Some analysts express hope that the Trump phenomenon could spur a much-needed audit of deeply held assumptions about policy, foreign and otherwise. “Many things are driving Trump’s candidacy, including legitimate anger with the system and also some of our uglier impulses, but the reason that party elites’ warnings about Trump aren’t being heeded is that the average Republican voter thinks those elites have not done a competent job of managing the political system,” said Daveed Gartenstein-Ross, a conservative foreign-policy expert who has served as an informal adviser to the Rubio campaign. “It is almost axiomatic that there is legitimacy to those feelings. If Trump’s rise is to have a positive effect on national politics, it will be in forcing mainstream candidates to focus not just on the politics of their positions but also the efficacy; and in also making these candidates move away from sloganeering and explain why received wisdom should be trusted, and to jettison it if it cannot. The negatives of Trump’s rise may well massively dwarf these positives, but I believe there will be at least some oscillations in the direction that I described.”
It remains to be seen whether the neoconservative faction that has dominated conservative foreign-policy making for nearly two decades will ultimately be forced to reckon with its own failures, and what that reckoning will mean for the Republican Party, and for the conservative movement.
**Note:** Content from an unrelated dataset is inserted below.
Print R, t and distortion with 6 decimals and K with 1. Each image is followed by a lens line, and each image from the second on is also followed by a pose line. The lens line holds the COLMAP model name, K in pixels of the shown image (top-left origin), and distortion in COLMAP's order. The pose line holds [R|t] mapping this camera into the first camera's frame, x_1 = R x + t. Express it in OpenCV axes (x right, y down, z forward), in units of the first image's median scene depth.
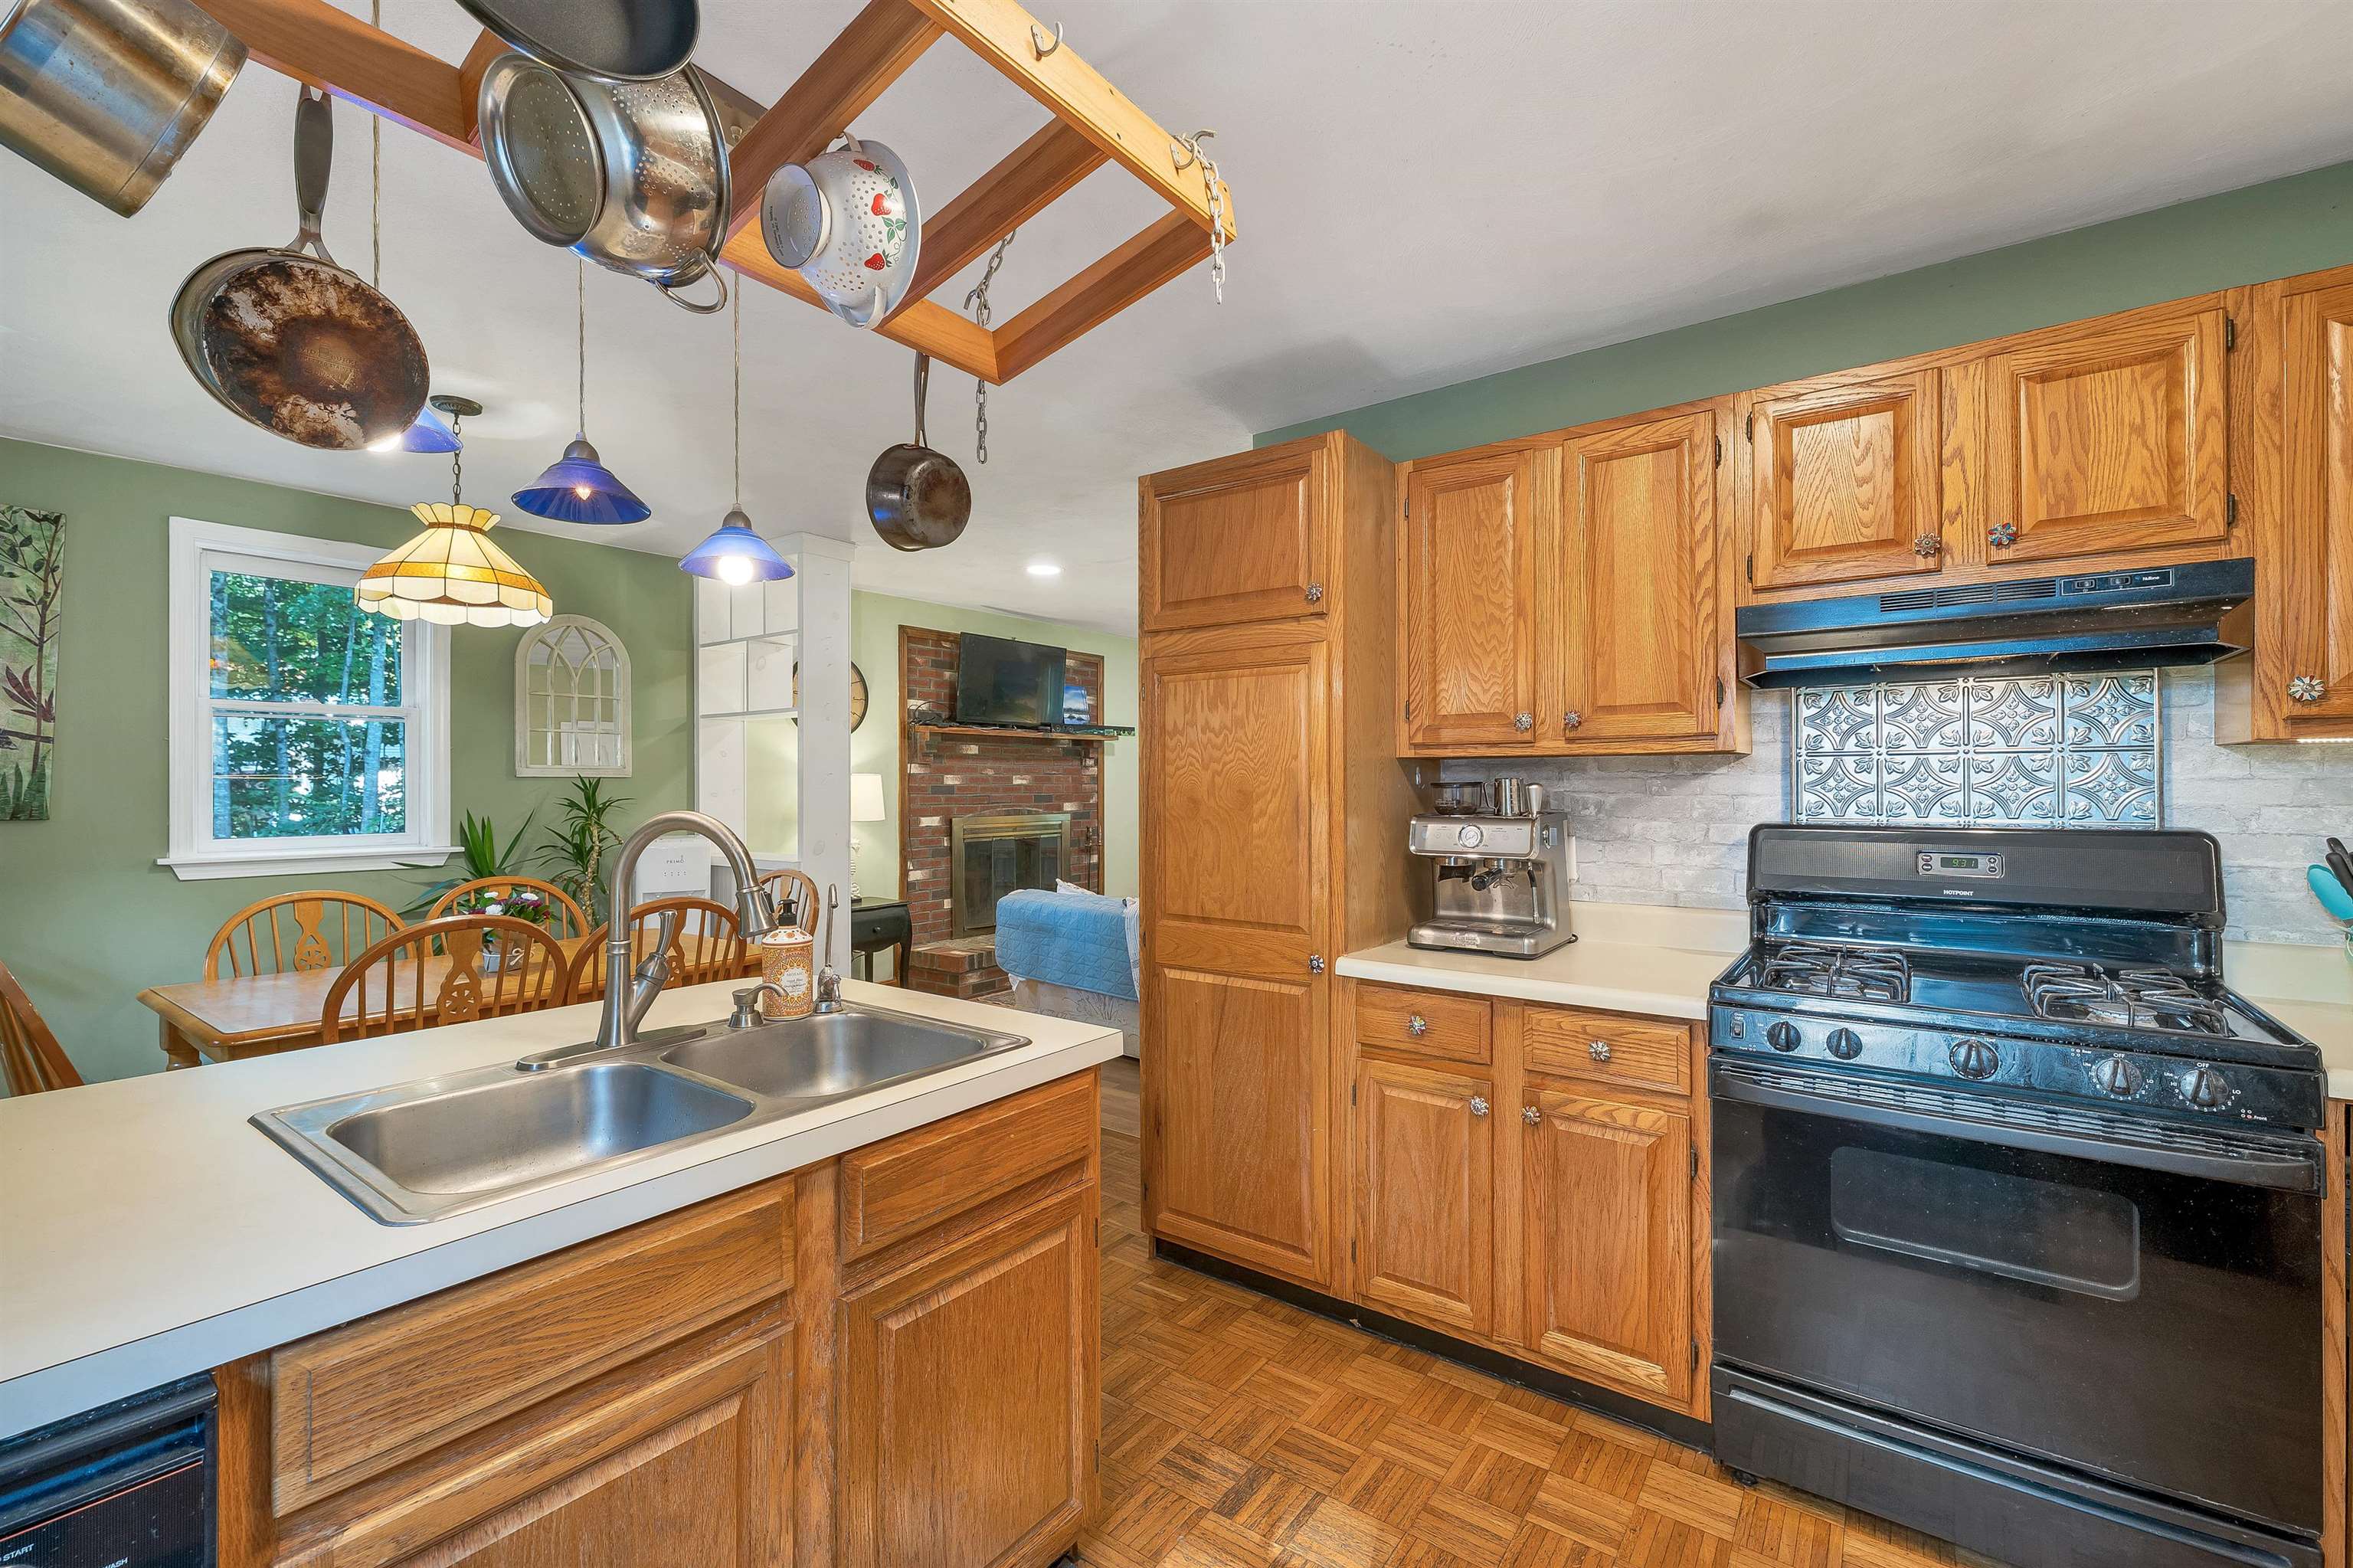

Like much of the rest of the GOP establishment, many neocons have already started to frantically cluster around Ted Cruz in the hopes of averting a Trump nomination and maintaining their own relevance. (The fact that they would do this even though Cruz rejects the democracy-promotion agenda gives you an idea of how seriously neocons themselves take it.) It’s worth noting, though, that were Trump to win the November election (shudder), he’d likely have to reach out to the neoconservative bench to staff his administration. This could either create new opportunities for them to shape his agenda more to their liking, or alternatively it could see Trump using the power of the presidency to fundamentally reshape GOP foreign-policy making according to his vision, to the extent that he has one.
Yet another possibility is that the neocons will start to migrate back to the Democratic Party, which they exited in the 1970s in response to Vietnam-inspired anti-interventionism. That’s what earned their faction the “neo” prefix in the first place. As Nation contributor James Carden recently observed, there are signs that prominent neocons have started gravitating toward Hillary Clinton’s campaign. But the question is, Now that the neocons have been revealed as having no real grassroots to deliver, and that their actual constituency consists almost entirely of a handful of donors subsidizing a few dozen think tankers, journalists, and letterheads, why would Democrats want them back?